Exercise details: Leaving the images behind, copy every line of the records exactly.

Input data:
=== Section Start ===
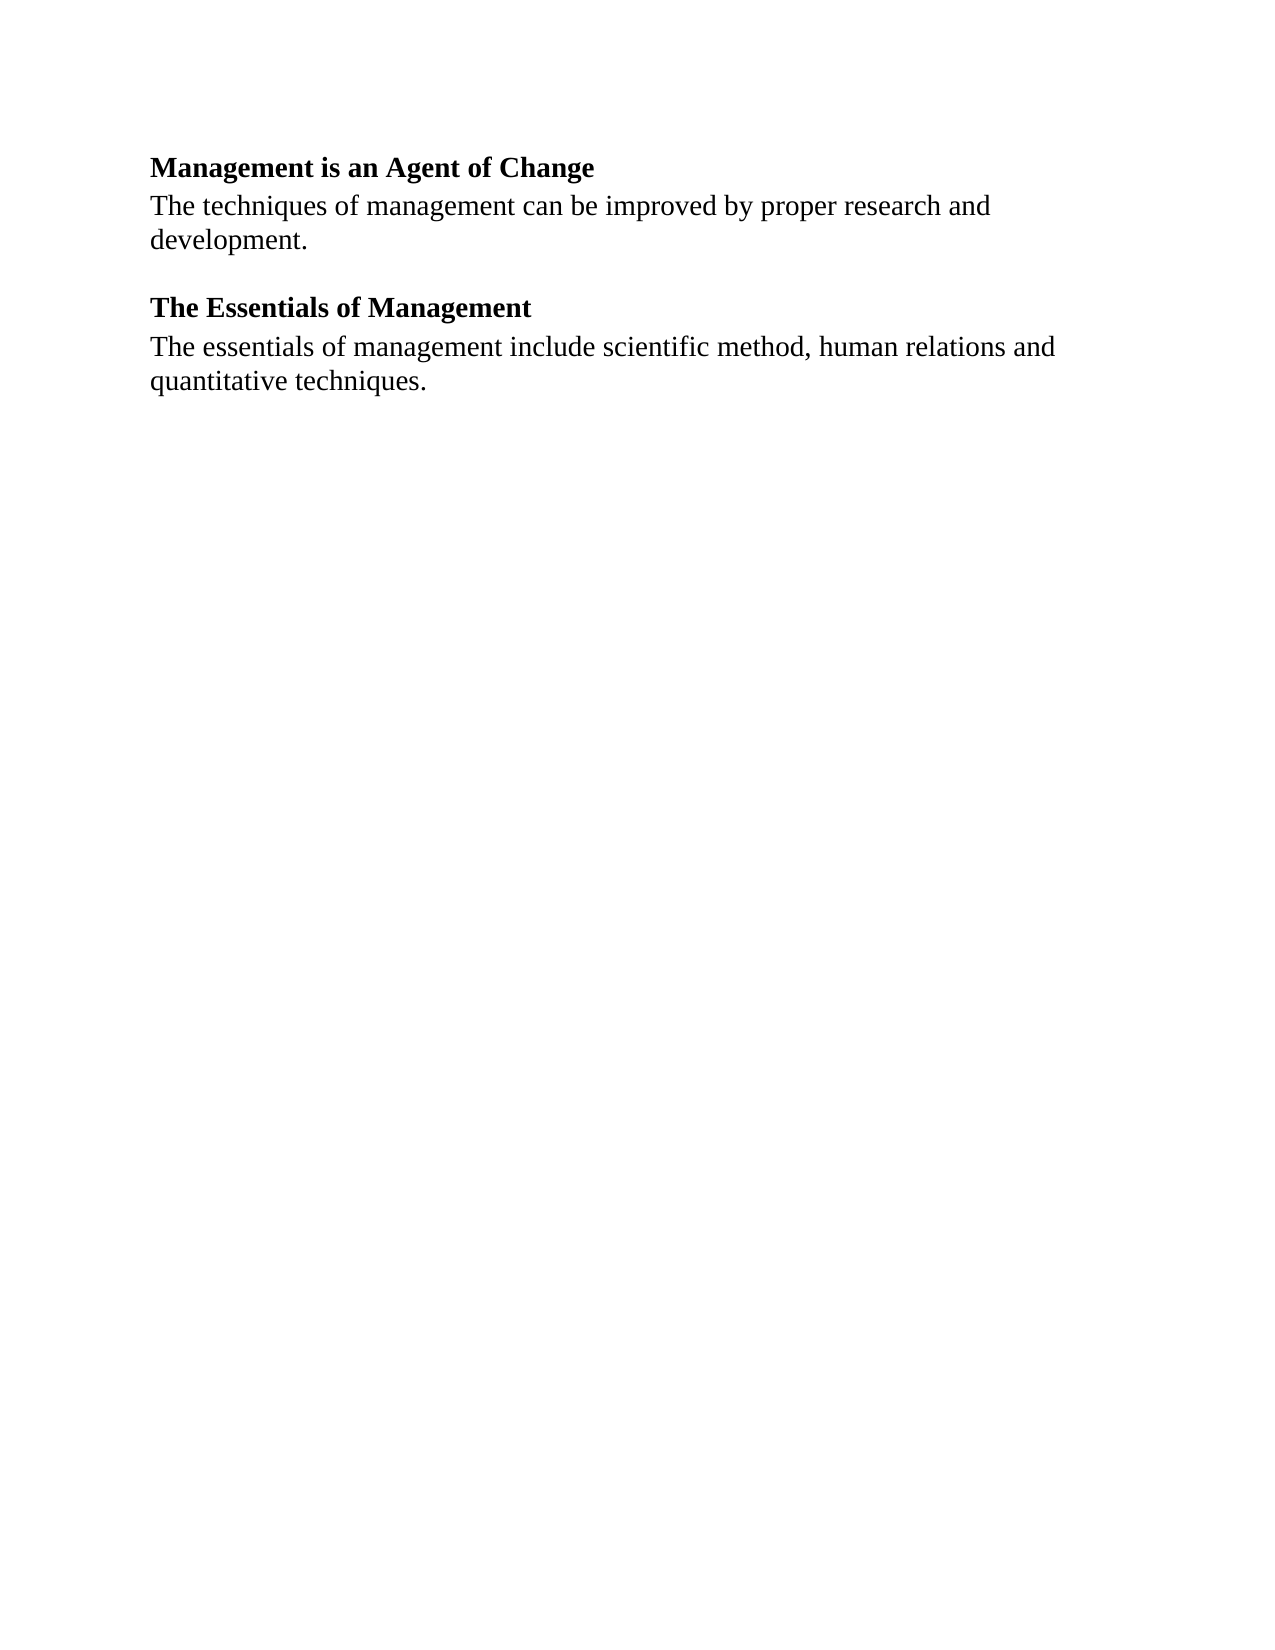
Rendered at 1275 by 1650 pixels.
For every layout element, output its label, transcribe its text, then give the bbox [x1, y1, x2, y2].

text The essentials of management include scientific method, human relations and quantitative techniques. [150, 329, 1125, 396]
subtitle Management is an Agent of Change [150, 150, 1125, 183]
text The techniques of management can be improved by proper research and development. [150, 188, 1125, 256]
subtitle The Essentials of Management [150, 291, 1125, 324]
=== Section End ===
Answer below:
Rendered at 1275 by 1650 pixels.
For every layout element, output its label, transcribe its text, then give the bbox [x1, y1, x2, y2].

text The essentials of management include scientific method, human relations and quantitative techniques. [150, 329, 1125, 396]
subtitle Management is an Agent of Change [150, 150, 1125, 183]
text The techniques of management can be improved by proper research and development. [150, 188, 1125, 256]
subtitle The Essentials of Management [150, 291, 1125, 324]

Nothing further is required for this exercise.